BRUSSELS: Companies hoping the EU and the new U.S. administration will soon strike a new transatlantic data transfer pact to replace one struck down by a court will probably have to wait months for any result, the head of the EU privacy watchdog said on Friday.
Washington and Brussels have in recent years seen their data transfer accords, one known as the Safe Harbour and its successor the Privacy Shield, rejected by Europe’s top court because of concerns about U.S. surveillance.
Both pacts were challenged in a long-running dispute between Facebook and Austrian privacy activist Max Schrems who has campaigned about the risk of U.S. intelligence agencies accessing data on Europeans.
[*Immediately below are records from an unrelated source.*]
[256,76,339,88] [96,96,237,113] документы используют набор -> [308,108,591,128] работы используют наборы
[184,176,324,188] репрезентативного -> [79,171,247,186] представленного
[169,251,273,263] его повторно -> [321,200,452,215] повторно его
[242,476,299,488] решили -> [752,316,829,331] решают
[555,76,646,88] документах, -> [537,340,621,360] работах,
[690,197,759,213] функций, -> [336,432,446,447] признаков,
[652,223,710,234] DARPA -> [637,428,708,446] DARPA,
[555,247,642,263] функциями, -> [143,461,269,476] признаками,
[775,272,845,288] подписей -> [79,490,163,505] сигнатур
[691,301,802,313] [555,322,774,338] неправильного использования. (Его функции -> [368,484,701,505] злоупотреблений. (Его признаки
More than 5,000 companies had signed up to the Privacy Shield set up in 2016 when the Luxembourg-based EU Court of Justice (CJEU) scrapped it in July this year, disrupting their businesses and exposing them to the risk of privacy lawsuits.
“I don’t expect a new solution instead of Privacy Shield in the space of weeks, and probably not even months, and so we have to be ready that the system without a Privacy Shield like solution will last for a while,” European Data Protection Supervisor (EDPS) Wojciech Wiewiorowski told Reuters.
He said one reason for the delay is that new Joe Biden administration, which will take up office in January, may have different priorities.
“If you ask me what will be the attitude of the new administration towards the possible changes in American law on national security … that is first of all a question of our American friends and I don’t know if the Biden administration will take this topic as the most important,” Wiewiorowski said.
The European Union is also trying to devise different ways to manage its data transfers with the rest of the world after the CJEU said privacy watchdogs must halt or prohibit transfers outside the EU if other countries cannot assure that the data will be protected.
To that end, Wiewiorowski gave a thumbs up to the European Commission’s proposed revisions to data transfer tools known as standard contractual clauses used by thousands of companies to transfer data around the world for services ranging cloud infrastructure, data hosting, payroll and finance to marketing.
“The proposed standard contractual clauses look very promising and they are already introducing many thoughts given by the data protection authorities,” he said.
Separately, Wiewiorowski said concerns about the Irish data protection agency’s lengthy investigations into U.S. tech giants such as Facebook, Twitter, Apple and Alphabet unit Google, with no decisions to date, were justified but defended the drawn-out proceedings.
“Of course it is a concern. That is a concern but not a tragedy,” he said.
“One of the worst things which may happen is if they lose two, three first cases, because they didn’t do the due process of going through the complaint. That would be a disaster because it would actually undermine the position of the supervisory authority,” he said.